Here, Sir David, 93, and producer Jonny Keeling explain why.
Are you surprised there are still so many new stories to tell?
David: Yes. But in the same way that there are lots of political stories, things are evolving [in nature]. It's changed a lot since I started making television programs. But the techniques of conservation and how you know where the dangers lie, what action you can take to stop it and what the value of biological diversity is – that's a different issue.
Perhaps it could be the next series. Seven Worlds is saying, "Look, this is happening! You ought to be doing something about it." And then it's left for others to follow up.
Do you have a stand-out moment from the series?
David: There's a sequence of a chimpanzee learning how to crack nuts. A young chimpanzee watches his mother, thinking, "Hmm", and then tries to do the same thing with big rocks – and then smaller ones – but it doesn't work.
Eventually, he works his way through into being able to crack it, and the look on his face… Apes' faces are impassive – they don't have the musculature we have but he's clearly pleased. Bang – he's cracked it! It's a lovely sequence.
The legendary Sir David.
Were there dangerous moments?
Jonny: During the pilot episode, we went to Antarctica to film leopard seals. We're on a little boat that's about 15 metres long, and the ice shifts around with the wind and the current. They're huge icebergs.

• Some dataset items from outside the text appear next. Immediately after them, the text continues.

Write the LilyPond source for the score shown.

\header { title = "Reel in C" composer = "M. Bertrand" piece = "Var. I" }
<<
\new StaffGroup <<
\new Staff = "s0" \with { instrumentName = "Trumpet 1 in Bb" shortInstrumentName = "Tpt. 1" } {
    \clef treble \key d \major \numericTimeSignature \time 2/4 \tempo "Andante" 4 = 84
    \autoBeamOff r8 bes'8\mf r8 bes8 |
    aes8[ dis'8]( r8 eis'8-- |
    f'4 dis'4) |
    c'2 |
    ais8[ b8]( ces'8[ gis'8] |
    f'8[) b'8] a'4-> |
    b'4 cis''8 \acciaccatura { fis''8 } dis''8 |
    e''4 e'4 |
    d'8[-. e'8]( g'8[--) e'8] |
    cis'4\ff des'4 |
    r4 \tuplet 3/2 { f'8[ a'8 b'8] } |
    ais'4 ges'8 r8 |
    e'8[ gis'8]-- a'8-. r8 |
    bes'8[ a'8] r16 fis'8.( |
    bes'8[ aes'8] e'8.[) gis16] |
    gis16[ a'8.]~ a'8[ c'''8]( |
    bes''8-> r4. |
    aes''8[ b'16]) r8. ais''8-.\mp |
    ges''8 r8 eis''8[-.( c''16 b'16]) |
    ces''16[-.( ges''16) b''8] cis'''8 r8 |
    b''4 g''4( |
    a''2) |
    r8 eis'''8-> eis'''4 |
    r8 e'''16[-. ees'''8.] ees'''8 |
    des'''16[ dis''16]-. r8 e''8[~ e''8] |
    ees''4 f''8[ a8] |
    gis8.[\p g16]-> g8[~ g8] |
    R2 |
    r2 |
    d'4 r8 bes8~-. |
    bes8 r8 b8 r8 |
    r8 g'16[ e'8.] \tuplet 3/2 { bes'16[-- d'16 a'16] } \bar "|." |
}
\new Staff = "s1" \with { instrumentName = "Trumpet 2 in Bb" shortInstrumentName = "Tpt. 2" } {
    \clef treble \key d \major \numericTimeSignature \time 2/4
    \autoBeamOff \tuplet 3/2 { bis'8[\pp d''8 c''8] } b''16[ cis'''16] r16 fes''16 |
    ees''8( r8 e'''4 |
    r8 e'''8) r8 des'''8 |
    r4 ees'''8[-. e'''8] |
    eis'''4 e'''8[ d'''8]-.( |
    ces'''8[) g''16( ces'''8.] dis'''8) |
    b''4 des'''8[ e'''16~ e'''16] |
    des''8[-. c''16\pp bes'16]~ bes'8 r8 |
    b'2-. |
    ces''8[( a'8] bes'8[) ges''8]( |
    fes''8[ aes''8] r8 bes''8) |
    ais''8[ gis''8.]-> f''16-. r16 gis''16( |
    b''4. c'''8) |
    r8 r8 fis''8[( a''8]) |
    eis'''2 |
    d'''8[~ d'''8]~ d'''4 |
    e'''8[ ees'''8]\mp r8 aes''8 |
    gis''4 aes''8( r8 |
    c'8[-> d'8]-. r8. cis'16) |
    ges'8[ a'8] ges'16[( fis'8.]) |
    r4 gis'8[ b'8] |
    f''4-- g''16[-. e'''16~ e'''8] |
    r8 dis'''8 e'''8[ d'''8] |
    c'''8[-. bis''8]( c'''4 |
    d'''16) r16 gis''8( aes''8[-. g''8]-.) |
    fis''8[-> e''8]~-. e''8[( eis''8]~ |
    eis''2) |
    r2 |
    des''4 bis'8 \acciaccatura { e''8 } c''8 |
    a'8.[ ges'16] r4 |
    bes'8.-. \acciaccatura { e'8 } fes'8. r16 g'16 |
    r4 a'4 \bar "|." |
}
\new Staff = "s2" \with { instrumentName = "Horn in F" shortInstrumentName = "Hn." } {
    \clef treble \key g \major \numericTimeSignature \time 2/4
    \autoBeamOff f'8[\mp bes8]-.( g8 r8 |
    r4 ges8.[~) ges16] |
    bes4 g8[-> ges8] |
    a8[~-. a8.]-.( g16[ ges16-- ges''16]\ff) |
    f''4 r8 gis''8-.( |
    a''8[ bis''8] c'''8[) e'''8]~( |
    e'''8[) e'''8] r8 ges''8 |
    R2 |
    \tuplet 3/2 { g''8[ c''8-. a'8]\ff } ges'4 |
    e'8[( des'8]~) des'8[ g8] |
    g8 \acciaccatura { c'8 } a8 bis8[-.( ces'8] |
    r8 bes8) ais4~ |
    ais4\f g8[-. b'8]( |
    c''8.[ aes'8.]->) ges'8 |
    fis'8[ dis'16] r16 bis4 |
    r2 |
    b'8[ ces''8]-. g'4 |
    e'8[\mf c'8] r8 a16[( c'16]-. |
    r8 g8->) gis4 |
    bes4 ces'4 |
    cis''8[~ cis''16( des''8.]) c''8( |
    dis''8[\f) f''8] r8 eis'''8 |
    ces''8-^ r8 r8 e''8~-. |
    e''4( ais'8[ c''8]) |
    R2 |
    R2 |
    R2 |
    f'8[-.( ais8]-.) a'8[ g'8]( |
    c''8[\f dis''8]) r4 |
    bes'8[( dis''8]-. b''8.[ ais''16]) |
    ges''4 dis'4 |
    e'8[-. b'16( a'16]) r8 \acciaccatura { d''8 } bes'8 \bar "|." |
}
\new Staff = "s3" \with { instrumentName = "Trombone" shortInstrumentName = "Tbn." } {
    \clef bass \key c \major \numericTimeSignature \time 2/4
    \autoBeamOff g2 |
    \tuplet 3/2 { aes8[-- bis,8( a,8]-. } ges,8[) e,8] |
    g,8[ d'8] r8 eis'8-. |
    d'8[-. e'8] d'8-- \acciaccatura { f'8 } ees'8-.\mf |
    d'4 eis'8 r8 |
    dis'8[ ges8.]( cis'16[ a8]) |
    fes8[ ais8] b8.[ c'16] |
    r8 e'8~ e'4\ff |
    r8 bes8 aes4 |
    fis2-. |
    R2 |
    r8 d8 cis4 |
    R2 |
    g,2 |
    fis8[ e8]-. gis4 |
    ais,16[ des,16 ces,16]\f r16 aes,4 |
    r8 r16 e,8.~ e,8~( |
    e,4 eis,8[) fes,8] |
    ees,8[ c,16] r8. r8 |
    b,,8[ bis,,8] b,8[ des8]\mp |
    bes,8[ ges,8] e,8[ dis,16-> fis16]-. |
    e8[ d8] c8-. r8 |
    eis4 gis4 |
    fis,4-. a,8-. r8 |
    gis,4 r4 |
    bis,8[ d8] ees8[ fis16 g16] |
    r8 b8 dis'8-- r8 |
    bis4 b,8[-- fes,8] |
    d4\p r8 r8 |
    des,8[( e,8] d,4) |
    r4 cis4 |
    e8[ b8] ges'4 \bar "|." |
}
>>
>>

I felt sorry for the camera operator in the water, because that's very brave. Leopard seals are two-and-a-half to three metres long. They swam up and bit the side of our boat – at one point, they punctured it; we were telling him to get in the water!
Leopard seals are ferocious with their prey.
Q: Are you still amazed by the quality of the productions?
David: Certainly. It's a great compliment, and I'm delighted, to be asked to join the team, because when I see it, it's pretty well finished, production-wise. I hope I have some effect on the words. That's what I contribute – the words, which I both write and speak.
David Attenborough: Seven Worlds, One Planet airs Thursday, 7:30pm, on Nine.